South Portland, Maine council voted to ban tar sands oil from being imported or exported; decision is likely to be challenged in court

Maine environmentalists are celebrating a big win in their battle to prevent tar sands oil from being loaded onto tankers in South Portland.

On Monday night, the South Portland city council voted in a 6-1 decision in favor of the "Clear Skies Ordinance."

"A community working together can do amazing things," said Mary Jane Ferrier with Protect South Portland.

The group led a vocal campaign to warn the community about the possibility of tar sands coming down the Portland Pipeline from Canada, and the environmental hazards that might follow.

"Tar sands is sort of this emerging, very dirty oil that lots of communities are facing threats from and the oil industry is really committed to getting as much tar sands out of the ground and out to world markets as possible," said Dylan Voorhes, the clean energy director for the Natural Resources Council of Maine.

The group said the vote Monday night is historic because it shows that the well-financed oil industry doesn't always win.

"This is a signal to Big Oil that it's no longer business as usual," said Ferrier.

While the council's vote was decisive, South Portland residents are deeply divided on the question of tar sands.

Last November, voters rejected a more broadly worded ordinance to ban tar sands in a close 51-49 percent vote.

Opponents of the new ordinance say oil companies, whose storage tanks dot South Portland's waterfront, have been good tax paying neighbors, providing good paying jobs for a long time.

Dick Ingalls, who serves on the Maine Port Authority board, says he worries that the environmentalists have a much broader agenda.

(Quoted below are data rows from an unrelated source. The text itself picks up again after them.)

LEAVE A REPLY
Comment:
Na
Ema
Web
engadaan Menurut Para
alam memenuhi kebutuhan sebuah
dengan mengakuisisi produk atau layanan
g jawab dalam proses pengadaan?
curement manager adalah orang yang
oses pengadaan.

"I'm unhappy," he said. "I think that there will be more ordinances, I think that maybe the end result of this is to not have any oil terminals on the South Portland Waterfront."

Jamie Py of the Maine Energy Marketers Association released the following statement:

"The men and women of the Working Waterfront Coalition whose livelihoods were treated as casual collateral damage through this process will evaluate all political and legal means available to us to overturn the ordinance this fight is not over."

If that happens, the environmentalists say they're prepared to go another round.

"we're not going away," said Ferrier.